↓↓↓

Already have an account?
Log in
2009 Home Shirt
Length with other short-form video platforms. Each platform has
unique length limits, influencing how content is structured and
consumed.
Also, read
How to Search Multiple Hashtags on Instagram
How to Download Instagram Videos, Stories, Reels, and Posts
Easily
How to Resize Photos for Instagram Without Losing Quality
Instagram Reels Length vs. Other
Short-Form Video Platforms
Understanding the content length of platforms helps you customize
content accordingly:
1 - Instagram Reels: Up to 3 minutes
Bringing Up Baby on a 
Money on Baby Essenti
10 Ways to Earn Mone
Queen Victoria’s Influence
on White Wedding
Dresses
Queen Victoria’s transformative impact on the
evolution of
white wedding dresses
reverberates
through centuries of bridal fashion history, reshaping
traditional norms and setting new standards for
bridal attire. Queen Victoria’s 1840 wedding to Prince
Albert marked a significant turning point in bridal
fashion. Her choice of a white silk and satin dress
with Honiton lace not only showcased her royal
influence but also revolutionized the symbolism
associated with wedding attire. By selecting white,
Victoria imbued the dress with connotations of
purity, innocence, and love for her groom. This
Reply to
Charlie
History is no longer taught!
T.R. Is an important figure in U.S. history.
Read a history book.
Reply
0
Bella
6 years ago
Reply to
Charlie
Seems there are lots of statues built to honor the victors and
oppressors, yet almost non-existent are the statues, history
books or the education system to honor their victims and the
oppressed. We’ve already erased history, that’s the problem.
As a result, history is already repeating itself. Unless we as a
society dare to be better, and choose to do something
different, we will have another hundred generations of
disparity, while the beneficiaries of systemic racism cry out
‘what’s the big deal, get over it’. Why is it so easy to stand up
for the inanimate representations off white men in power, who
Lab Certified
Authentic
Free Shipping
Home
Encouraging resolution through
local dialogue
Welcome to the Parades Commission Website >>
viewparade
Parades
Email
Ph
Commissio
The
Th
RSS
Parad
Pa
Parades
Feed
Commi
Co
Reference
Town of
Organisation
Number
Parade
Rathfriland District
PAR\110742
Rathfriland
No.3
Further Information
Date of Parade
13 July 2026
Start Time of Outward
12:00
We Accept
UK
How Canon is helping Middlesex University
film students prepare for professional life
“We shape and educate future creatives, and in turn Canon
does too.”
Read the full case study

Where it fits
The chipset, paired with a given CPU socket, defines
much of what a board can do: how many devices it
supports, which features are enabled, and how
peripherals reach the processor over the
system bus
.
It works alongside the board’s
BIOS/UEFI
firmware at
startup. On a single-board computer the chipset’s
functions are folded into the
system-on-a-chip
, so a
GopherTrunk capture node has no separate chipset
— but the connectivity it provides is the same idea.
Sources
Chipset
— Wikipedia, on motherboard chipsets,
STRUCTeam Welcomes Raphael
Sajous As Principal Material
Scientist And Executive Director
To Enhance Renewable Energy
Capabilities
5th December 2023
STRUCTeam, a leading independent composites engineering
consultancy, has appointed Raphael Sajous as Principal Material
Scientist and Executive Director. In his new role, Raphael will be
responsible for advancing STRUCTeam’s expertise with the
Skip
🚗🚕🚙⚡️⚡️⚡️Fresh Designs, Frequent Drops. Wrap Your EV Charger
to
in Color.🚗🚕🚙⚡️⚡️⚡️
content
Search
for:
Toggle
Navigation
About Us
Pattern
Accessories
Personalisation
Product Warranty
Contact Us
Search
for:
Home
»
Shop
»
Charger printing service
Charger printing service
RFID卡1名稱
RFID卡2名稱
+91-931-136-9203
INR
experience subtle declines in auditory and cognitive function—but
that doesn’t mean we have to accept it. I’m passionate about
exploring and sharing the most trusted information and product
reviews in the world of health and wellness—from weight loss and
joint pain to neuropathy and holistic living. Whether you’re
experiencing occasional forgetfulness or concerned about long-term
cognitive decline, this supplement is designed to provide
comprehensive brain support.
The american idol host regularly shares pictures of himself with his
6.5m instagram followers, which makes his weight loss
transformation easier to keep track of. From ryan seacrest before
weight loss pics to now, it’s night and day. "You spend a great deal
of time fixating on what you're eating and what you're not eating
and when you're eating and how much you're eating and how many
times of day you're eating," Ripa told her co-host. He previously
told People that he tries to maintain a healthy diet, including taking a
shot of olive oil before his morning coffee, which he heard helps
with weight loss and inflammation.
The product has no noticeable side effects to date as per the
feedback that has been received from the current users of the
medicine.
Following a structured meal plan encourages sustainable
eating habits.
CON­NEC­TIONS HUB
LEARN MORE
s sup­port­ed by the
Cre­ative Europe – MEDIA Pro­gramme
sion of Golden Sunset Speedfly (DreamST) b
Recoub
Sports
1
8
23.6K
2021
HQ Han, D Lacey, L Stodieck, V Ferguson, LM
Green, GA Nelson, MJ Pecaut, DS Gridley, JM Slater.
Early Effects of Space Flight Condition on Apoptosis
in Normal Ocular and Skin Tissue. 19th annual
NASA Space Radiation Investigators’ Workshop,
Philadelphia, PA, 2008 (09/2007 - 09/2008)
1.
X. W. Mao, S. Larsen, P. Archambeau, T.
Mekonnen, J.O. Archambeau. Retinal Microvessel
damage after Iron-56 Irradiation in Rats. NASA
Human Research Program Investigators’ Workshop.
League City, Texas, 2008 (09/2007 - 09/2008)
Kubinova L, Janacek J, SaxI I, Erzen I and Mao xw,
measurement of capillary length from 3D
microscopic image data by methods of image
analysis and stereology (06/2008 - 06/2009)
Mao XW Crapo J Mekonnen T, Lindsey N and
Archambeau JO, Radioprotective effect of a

↑↑↑

[Directions for this task] Leaving no line out, return the data above verbatim.

[Problem solution]
Already have an account?
Log in
2009 Home Shirt
Length with other short-form video platforms. Each platform has
unique length limits, influencing how content is structured and
consumed.
Also, read
How to Search Multiple Hashtags on Instagram
How to Download Instagram Videos, Stories, Reels, and Posts
Easily
How to Resize Photos for Instagram Without Losing Quality
Instagram Reels Length vs. Other
Short-Form Video Platforms
Understanding the content length of platforms helps you customize
content accordingly:
1 - Instagram Reels: Up to 3 minutes
Bringing Up Baby on a 
Money on Baby Essenti
10 Ways to Earn Mone
Queen Victoria’s Influence
on White Wedding
Dresses
Queen Victoria’s transformative impact on the
evolution of
white wedding dresses
reverberates
through centuries of bridal fashion history, reshaping
traditional norms and setting new standards for
bridal attire. Queen Victoria’s 1840 wedding to Prince
Albert marked a significant turning point in bridal
fashion. Her choice of a white silk and satin dress
with Honiton lace not only showcased her royal
influence but also revolutionized the symbolism
associated with wedding attire. By selecting white,
Victoria imbued the dress with connotations of
purity, innocence, and love for her groom. This
Reply to
Charlie
History is no longer taught!
T.R. Is an important figure in U.S. history.
Read a history book.
Reply
0
Bella
6 years ago
Reply to
Charlie
Seems there are lots of statues built to honor the victors and
oppressors, yet almost non-existent are the statues, history
books or the education system to honor their victims and the
oppressed. We’ve already erased history, that’s the problem.
As a result, history is already repeating itself. Unless we as a
society dare to be better, and choose to do something
different, we will have another hundred generations of
disparity, while the beneficiaries of systemic racism cry out
‘what’s the big deal, get over it’. Why is it so easy to stand up
for the inanimate representations off white men in power, who
Lab Certified
Authentic
Free Shipping
Home
Encouraging resolution through
local dialogue
Welcome to the Parades Commission Website >>
viewparade
Parades
Email
Ph
Commissio
The
Th
RSS
Parad
Pa
Parades
Feed
Commi
Co
Reference
Town of
Organisation
Number
Parade
Rathfriland District
PAR\110742
Rathfriland
No.3
Further Information
Date of Parade
13 July 2026
Start Time of Outward
12:00
We Accept
UK
How Canon is helping Middlesex University
film students prepare for professional life
“We shape and educate future creatives, and in turn Canon
does too.”
Read the full case study

Where it fits
The chipset, paired with a given CPU socket, defines
much of what a board can do: how many devices it
supports, which features are enabled, and how
peripherals reach the processor over the
system bus
.
It works alongside the board’s
BIOS/UEFI
firmware at
startup. On a single-board computer the chipset’s
functions are folded into the
system-on-a-chip
, so a
GopherTrunk capture node has no separate chipset
— but the connectivity it provides is the same idea.
Sources
Chipset
— Wikipedia, on motherboard chipsets,
STRUCTeam Welcomes Raphael
Sajous As Principal Material
Scientist And Executive Director
To Enhance Renewable Energy
Capabilities
5th December 2023
STRUCTeam, a leading independent composites engineering
consultancy, has appointed Raphael Sajous as Principal Material
Scientist and Executive Director. In his new role, Raphael will be
responsible for advancing STRUCTeam’s expertise with the
Skip
🚗🚕🚙⚡️⚡️⚡️Fresh Designs, Frequent Drops. Wrap Your EV Charger
to
in Color.🚗🚕🚙⚡️⚡️⚡️
content
Search
for:
Toggle
Navigation
About Us
Pattern
Accessories
Personalisation
Product Warranty
Contact Us
Search
for:
Home
»
Shop
»
Charger printing service
Charger printing service
RFID卡1名稱
RFID卡2名稱
+91-931-136-9203
INR
experience subtle declines in auditory and cognitive function—but
that doesn’t mean we have to accept it. I’m passionate about
exploring and sharing the most trusted information and product
reviews in the world of health and wellness—from weight loss and
joint pain to neuropathy and holistic living. Whether you’re
experiencing occasional forgetfulness or concerned about long-term
cognitive decline, this supplement is designed to provide
comprehensive brain support.
The american idol host regularly shares pictures of himself with his
6.5m instagram followers, which makes his weight loss
transformation easier to keep track of. From ryan seacrest before
weight loss pics to now, it’s night and day. "You spend a great deal
of time fixating on what you're eating and what you're not eating
and when you're eating and how much you're eating and how many
times of day you're eating," Ripa told her co-host. He previously
told People that he tries to maintain a healthy diet, including taking a
shot of olive oil before his morning coffee, which he heard helps
with weight loss and inflammation.
The product has no noticeable side effects to date as per the
feedback that has been received from the current users of the
medicine.
Following a structured meal plan encourages sustainable
eating habits.
CON­NEC­TIONS HUB
LEARN MORE
s sup­port­ed by the
Cre­ative Europe – MEDIA Pro­gramme
sion of Golden Sunset Speedfly (DreamST) b
Recoub
Sports
1
8
23.6K
2021
HQ Han, D Lacey, L Stodieck, V Ferguson, LM
Green, GA Nelson, MJ Pecaut, DS Gridley, JM Slater.
Early Effects of Space Flight Condition on Apoptosis
in Normal Ocular and Skin Tissue. 19th annual
NASA Space Radiation Investigators’ Workshop,
Philadelphia, PA, 2008 (09/2007 - 09/2008)
1.
X. W. Mao, S. Larsen, P. Archambeau, T.
Mekonnen, J.O. Archambeau. Retinal Microvessel
damage after Iron-56 Irradiation in Rats. NASA
Human Research Program Investigators’ Workshop.
League City, Texas, 2008 (09/2007 - 09/2008)
Kubinova L, Janacek J, SaxI I, Erzen I and Mao xw,
measurement of capillary length from 3D
microscopic image data by methods of image
analysis and stereology (06/2008 - 06/2009)
Mao XW Crapo J Mekonnen T, Lindsey N and
Archambeau JO, Radioprotective effect of a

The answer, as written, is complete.